▸ **Task prompt**: Please copy the lines of both items below, substituting "vernacular name" for each "common name" and changing nothing else. Leave the pictures out.

▸ **Dataset rows**:
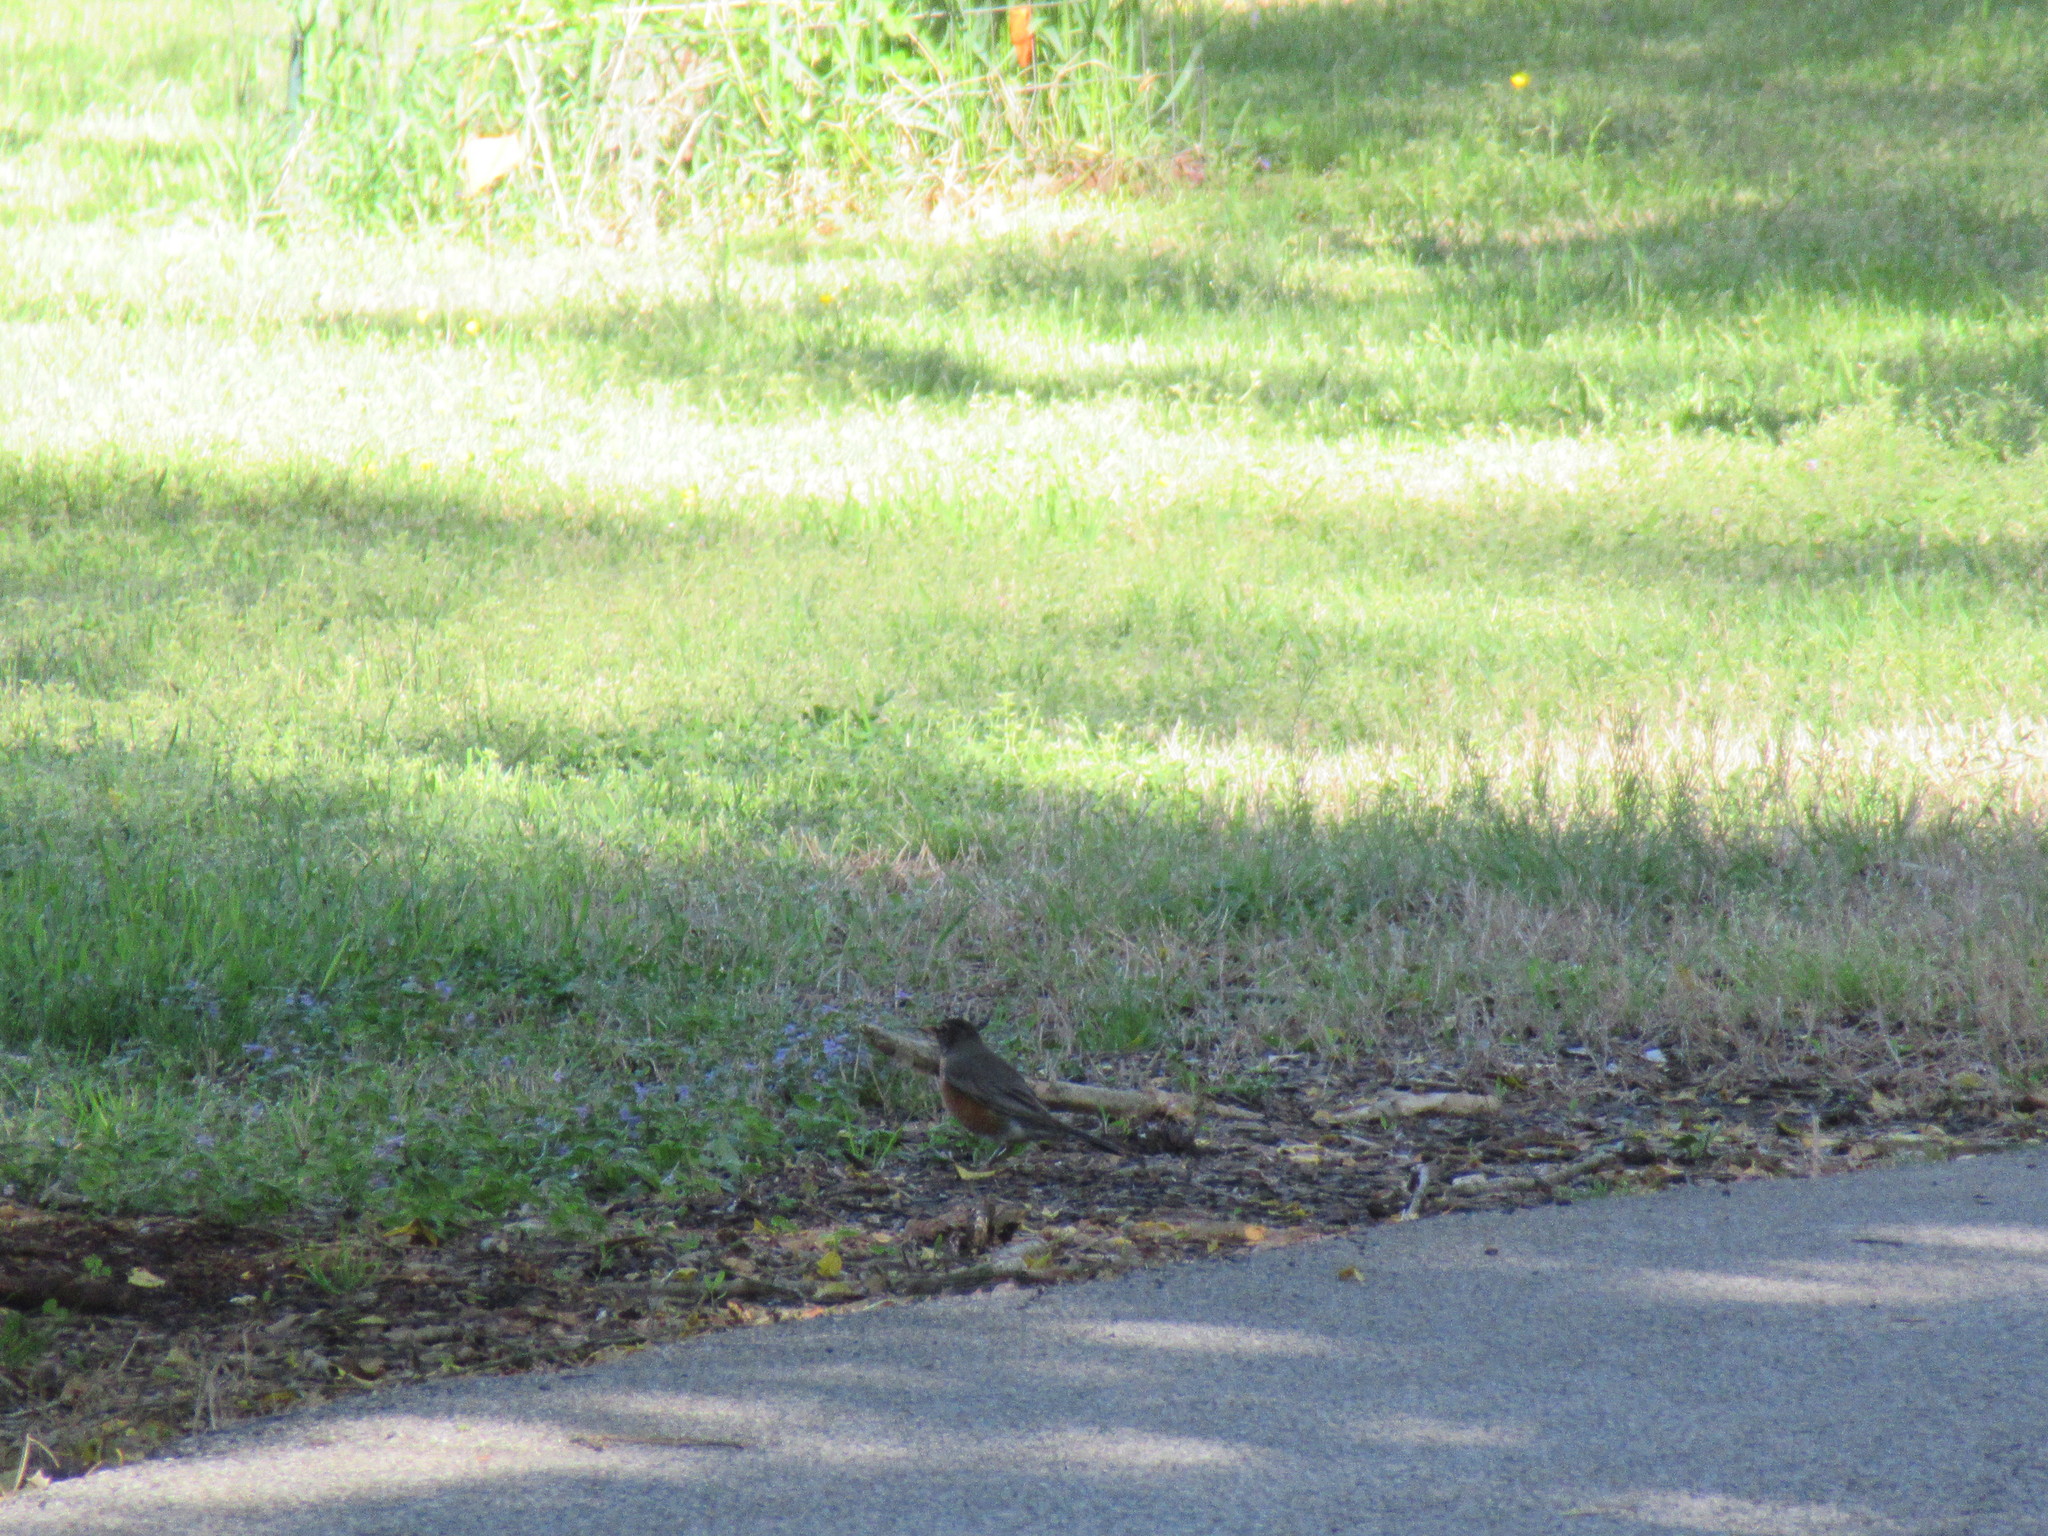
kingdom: Animalia
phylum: Chordata
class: Aves
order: Passeriformes
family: Turdidae
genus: Turdus
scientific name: Turdus migratorius
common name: American robin
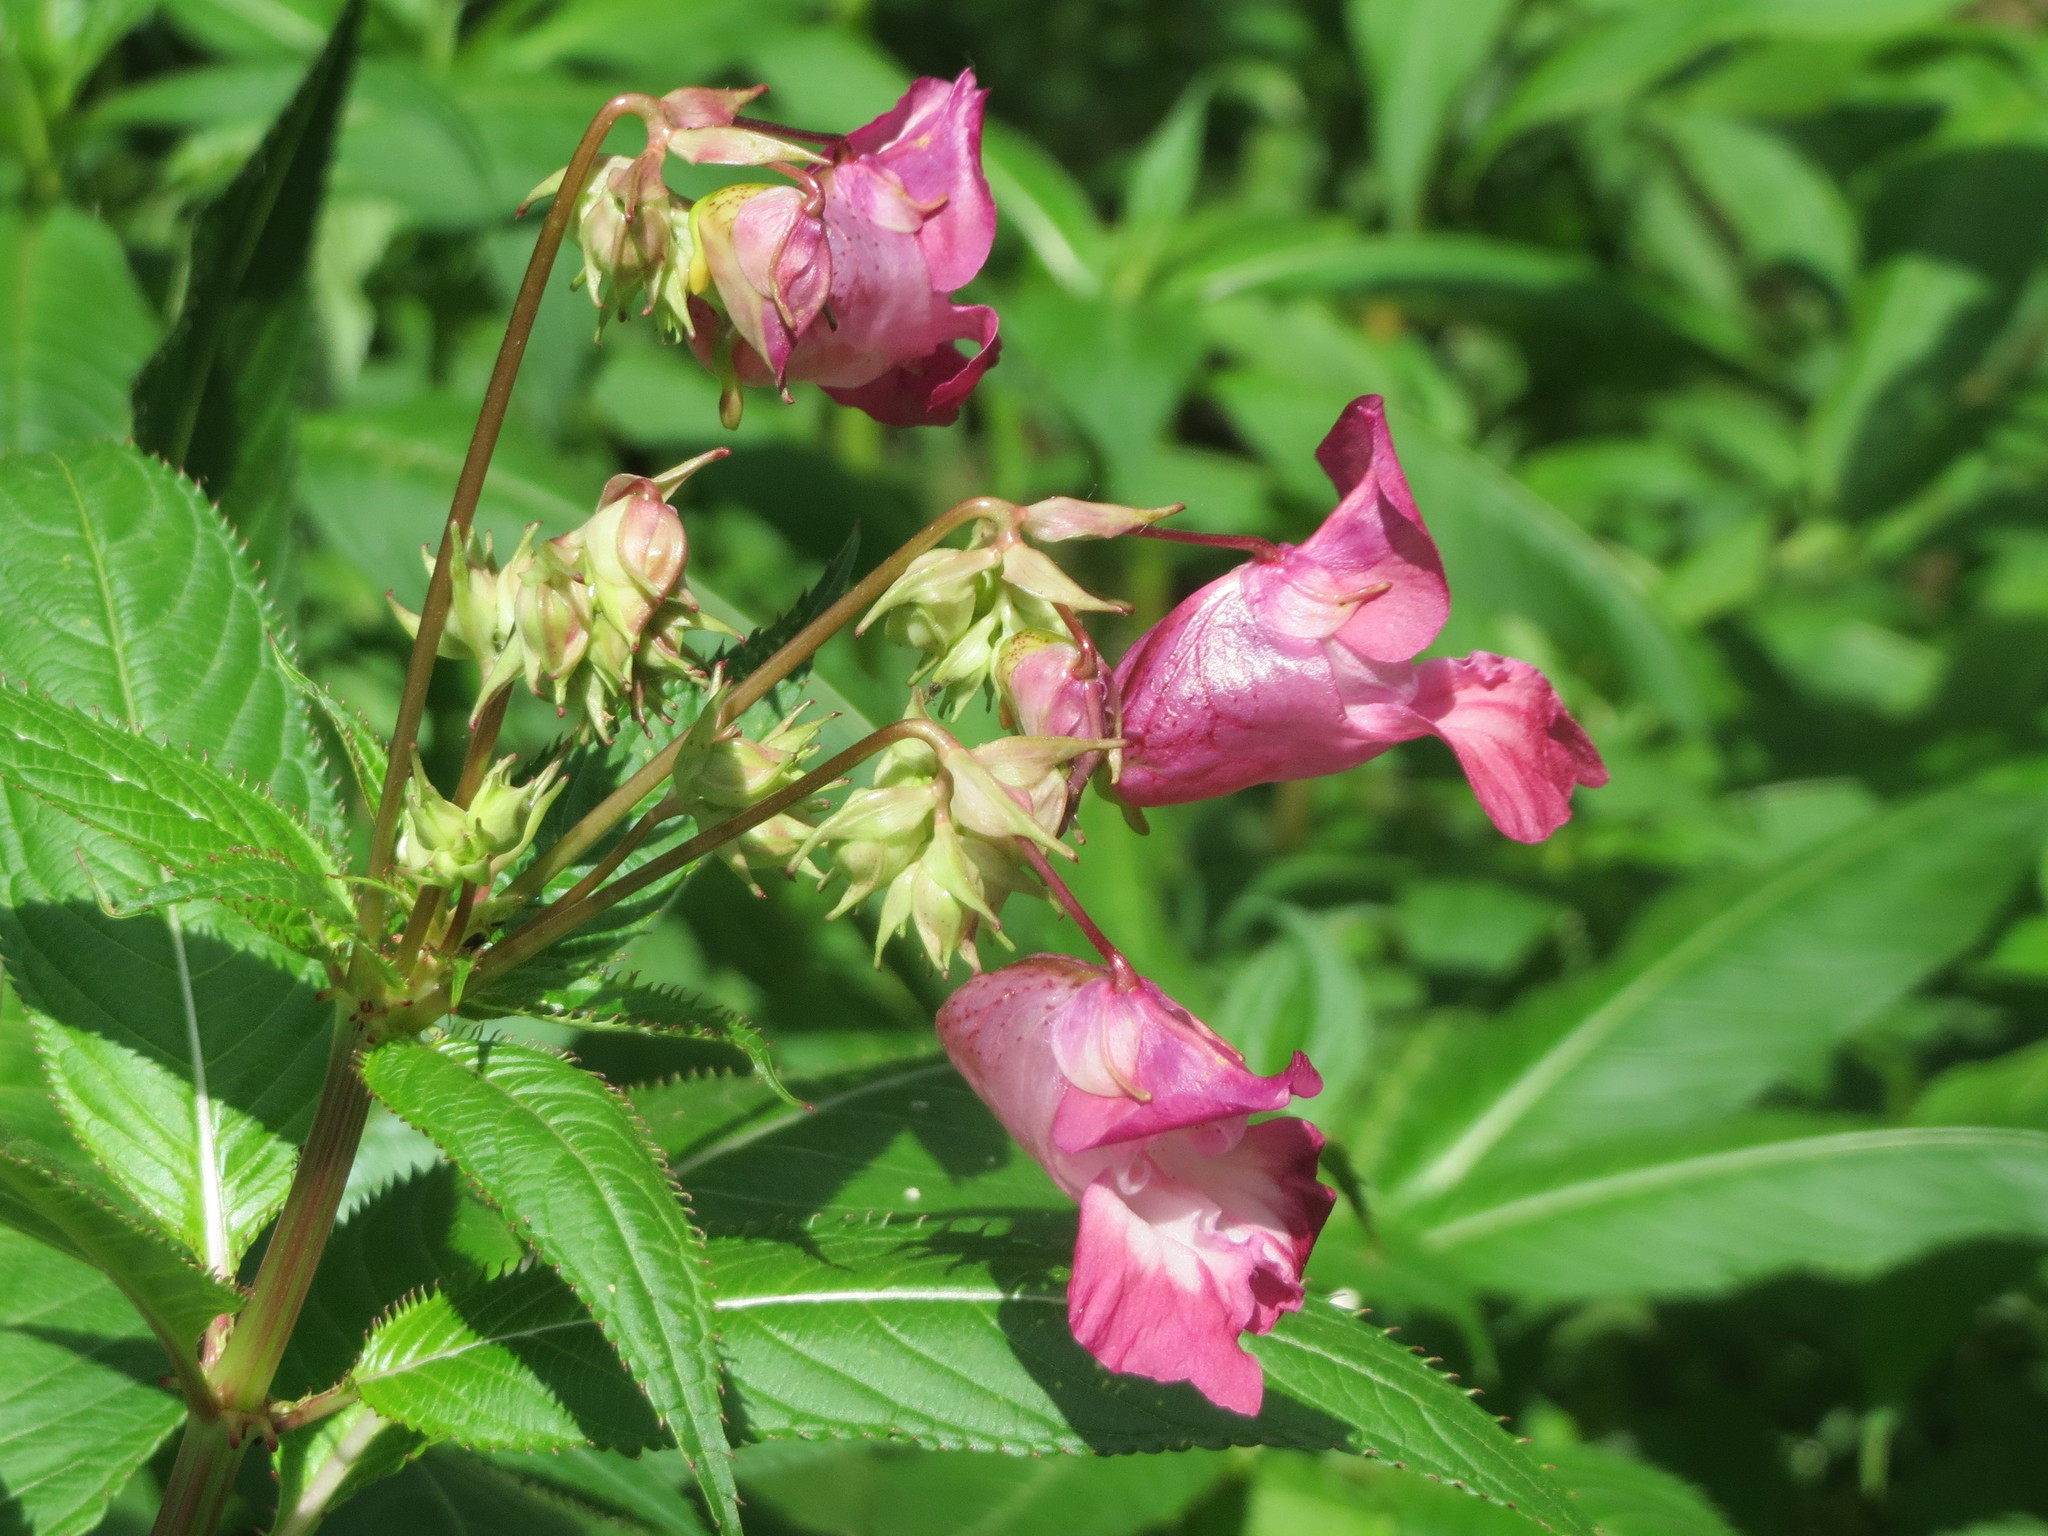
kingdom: Plantae
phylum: Tracheophyta
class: Magnoliopsida
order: Ericales
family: Balsaminaceae
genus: Impatiens
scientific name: Impatiens glandulifera
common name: Himalayan balsam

▸ **Finished exercise**:
kingdom: Animalia
phylum: Chordata
class: Aves
order: Passeriformes
family: Turdidae
genus: Turdus
scientific name: Turdus migratorius
vernacular name: American robin
kingdom: Plantae
phylum: Tracheophyta
class: Magnoliopsida
order: Ericales
family: Balsaminaceae
genus: Impatiens
scientific name: Impatiens glandulifera
vernacular name: Himalayan balsam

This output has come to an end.